Luiz Vassallo e Gustavo Queiroz
Estadão
O Tribunal de Contas da União abriu investigação para apurar irregularidades na atuação da Agência Nacional de Petróleo, Gás e Combustíveis (ANP) em casos relacionados à partilha bilionária de royalties da exploração de petróleo entre municípios. A “fiscalização na modalidade inspeção” foi aberta a partir de um parecer da auditoria da Corte sobre uma reportagem do Estadão a respeito do uso de uma entidade sem fins lucrativos para intervir junto ao órgão e à Justiça e mudar a distribuição dos valores a estas cidades.
Em setembro do ano passado, a reportagem do Estadão mostrou que advogados usaram a Associação Nupec para firmar contratos sem licitação com municípios e representá-los junto à Justiça e à ANP com o fim de enquadrá-los na distribuição dos royalties devidos a prefeituras que abrigam polos ou são atingidas pela exploração de petróleo.
R$ 1,5 BILHÃO – Segundo levantamento da reportagem, ao menos 20 municípios haviam firmado contratos com a entidade e conseguiram liminares para receber dinheiro em casos que envolviam R$ 1,5 bilhão. Os contratos preveem honorários de 20% sobre esta cifra.
À Justiça, os advogados ligados à entidade questionam a distribuição dos royalties. Após obterem liminares favoráveis às prefeituras, eles buscavam diretores da ANP acompanhados de políticos do Rio, onde o órgão é sediado, para tentar acelerar a liberação das verbas.
Entre os associados da entidade está o advogado Vinícius Peixoto, que foi alvo da Operação Lava Jato por suspeita de lavagem de dinheiro de propinas de contratos da Usina Angra 3, e familiares de ministros do STJ e do STF. A ação contra Peixoto foi retirada da Justiça Criminal e repassada à Eleitoral em razão da conexão com supostos crimes eleitorais. Nesta vara caberá ao Ministério Público reformular a denúncia, o que não ocorreu até o momento.

● CONJUNTO DE DADOS:
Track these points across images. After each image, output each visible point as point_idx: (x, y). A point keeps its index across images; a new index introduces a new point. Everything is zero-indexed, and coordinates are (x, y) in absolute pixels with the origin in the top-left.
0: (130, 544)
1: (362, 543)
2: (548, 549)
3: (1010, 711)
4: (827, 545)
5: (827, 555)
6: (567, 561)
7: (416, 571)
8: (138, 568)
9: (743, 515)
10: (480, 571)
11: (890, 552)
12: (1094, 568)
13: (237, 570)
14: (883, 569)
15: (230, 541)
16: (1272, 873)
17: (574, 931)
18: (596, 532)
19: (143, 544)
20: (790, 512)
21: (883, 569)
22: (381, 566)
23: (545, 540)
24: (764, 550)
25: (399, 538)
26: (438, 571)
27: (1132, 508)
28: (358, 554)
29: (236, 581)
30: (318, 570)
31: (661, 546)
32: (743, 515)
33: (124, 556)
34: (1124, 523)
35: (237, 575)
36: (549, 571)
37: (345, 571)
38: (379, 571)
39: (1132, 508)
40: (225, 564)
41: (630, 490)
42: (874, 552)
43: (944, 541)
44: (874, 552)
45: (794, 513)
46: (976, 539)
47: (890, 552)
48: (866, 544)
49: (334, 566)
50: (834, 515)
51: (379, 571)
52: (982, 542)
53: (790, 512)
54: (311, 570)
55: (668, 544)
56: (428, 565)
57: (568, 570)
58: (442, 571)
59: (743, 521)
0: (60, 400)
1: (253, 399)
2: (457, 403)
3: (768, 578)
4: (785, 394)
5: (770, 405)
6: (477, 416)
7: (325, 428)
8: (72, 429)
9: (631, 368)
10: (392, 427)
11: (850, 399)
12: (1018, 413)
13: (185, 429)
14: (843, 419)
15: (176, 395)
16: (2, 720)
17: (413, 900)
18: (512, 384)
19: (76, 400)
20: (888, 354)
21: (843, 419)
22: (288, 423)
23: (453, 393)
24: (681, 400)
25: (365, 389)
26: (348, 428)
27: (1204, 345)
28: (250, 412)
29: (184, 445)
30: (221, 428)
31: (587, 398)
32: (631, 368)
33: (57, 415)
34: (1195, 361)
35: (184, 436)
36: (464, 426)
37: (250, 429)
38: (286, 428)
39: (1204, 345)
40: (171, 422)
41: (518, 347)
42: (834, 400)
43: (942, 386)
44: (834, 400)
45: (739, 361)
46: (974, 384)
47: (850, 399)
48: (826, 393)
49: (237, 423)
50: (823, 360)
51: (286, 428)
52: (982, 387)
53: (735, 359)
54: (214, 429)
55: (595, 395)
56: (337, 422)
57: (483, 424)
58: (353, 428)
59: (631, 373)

● TAREFA PROPOSTA 1: Extraia dos registros, sem nenhuma alteração, as linhas que vão do início dos registros até a linha que contém "50: (823, 360)", incluindo as duas pontas.
● TAREFA PROPOSTA 2: Dê continuidade à reportagem sobre a fiscalização do TCU na atuação da ANP na partilha dos royalties do petróleo, a partir do último parágrafo apresentado.

● RESULTADO ESPERADO 1:
Track these points across images. After each image, output each visible point as point_idx: (x, y). A point keeps its index across images; a new index introduces a new point. Everything is zero-indexed, and coordinates are (x, y) in absolute pixels with the origin in the top-left.
0: (130, 544)
1: (362, 543)
2: (548, 549)
3: (1010, 711)
4: (827, 545)
5: (827, 555)
6: (567, 561)
7: (416, 571)
8: (138, 568)
9: (743, 515)
10: (480, 571)
11: (890, 552)
12: (1094, 568)
13: (237, 570)
14: (883, 569)
15: (230, 541)
16: (1272, 873)
17: (574, 931)
18: (596, 532)
19: (143, 544)
20: (790, 512)
21: (883, 569)
22: (381, 566)
23: (545, 540)
24: (764, 550)
25: (399, 538)
26: (438, 571)
27: (1132, 508)
28: (358, 554)
29: (236, 581)
30: (318, 570)
31: (661, 546)
32: (743, 515)
33: (124, 556)
34: (1124, 523)
35: (237, 575)
36: (549, 571)
37: (345, 571)
38: (379, 571)
39: (1132, 508)
40: (225, 564)
41: (630, 490)
42: (874, 552)
43: (944, 541)
44: (874, 552)
45: (794, 513)
46: (976, 539)
47: (890, 552)
48: (866, 544)
49: (334, 566)
50: (834, 515)
51: (379, 571)
52: (982, 542)
53: (790, 512)
54: (311, 570)
55: (668, 544)
56: (428, 565)
57: (568, 570)
58: (442, 571)
59: (743, 521)
0: (60, 400)
1: (253, 399)
2: (457, 403)
3: (768, 578)
4: (785, 394)
5: (770, 405)
6: (477, 416)
7: (325, 428)
8: (72, 429)
9: (631, 368)
10: (392, 427)
11: (850, 399)
12: (1018, 413)
13: (185, 429)
14: (843, 419)
15: (176, 395)
16: (2, 720)
17: (413, 900)
18: (512, 384)
19: (76, 400)
20: (888, 354)
21: (843, 419)
22: (288, 423)
23: (453, 393)
24: (681, 400)
25: (365, 389)
26: (348, 428)
27: (1204, 345)
28: (250, 412)
29: (184, 445)
30: (221, 428)
31: (587, 398)
32: (631, 368)
33: (57, 415)
34: (1195, 361)
35: (184, 436)
36: (464, 426)
37: (250, 429)
38: (286, 428)
39: (1204, 345)
40: (171, 422)
41: (518, 347)
42: (834, 400)
43: (942, 386)
44: (834, 400)
45: (739, 361)
46: (974, 384)
47: (850, 399)
48: (826, 393)
49: (237, 423)
50: (823, 360)

● RESULTADO ESPERADO 2:
QUADRO SOMBRIO – Após a reportagem, o subprocurador do MP junto ao TCU, Lucas Furtado, pediu a abertura da investigação. Ele afirma haver um “quadro sombrio de suspeitas que pesam sobre ações judiciais” e o “possível tráfico de influência junto a autoridades com poder decisório sobre a questão e atuação em desvio de finalidade de entidade sem fins lucrativos”. Ainda segundo Furtado, “não é de duvidar que possa se tratar de esquema orquestrado em nível mais amplo, desde a atuação da ANP”.
Após a representação, a auditoria da Corte analisou com mais profundidade o tema. Nesta etapa do processo, analisa-se se há materialidade, relevância e risco evidentes, além da competência para a Corte atuar.
Segundo o parecer, “caso haja irregularidades no âmbito da ANP relacionadas à distribuição de royalties do petróleo, cuja probabilidade de ocorrência não se afigura desprezível, a consequência poderá ser desde a ocorrência de elevadas injustiças na distribuição dos recursos entre entes federativos; custos de transação causado por judicializações; desvio de conduta de servidores públicos; e, se descobertos esquemas ilícitos, pode-se desencadear grave crise de confiança na Agência que regula o setor”.
IMPACTO SIGNIFICATIVO – De acordo com a auditoria, “consequências derivadas das alterações realizadas nos percentuais de distribuição desses royalties” teriam o poder de “causar impacto significativo e abrupto às receitas dos entes federados, com reflexo direto na vida dos munícipes”.
Quando uma decisão judicial interfere na partilha de royalties estipulada pela ANP, a agência dispõe de procuradores para correr às Cortes e pedir a suspensão destas ordens. Segundo a auditoria, é necessário analisar como a agência tem reagido a estas demandas jurídicas.
“De posse das informações e processos, será possível avaliar se há contradição entre os argumentos apresentados nas ações, se a Agência tem recorrido ou acatado as decisões”, diz.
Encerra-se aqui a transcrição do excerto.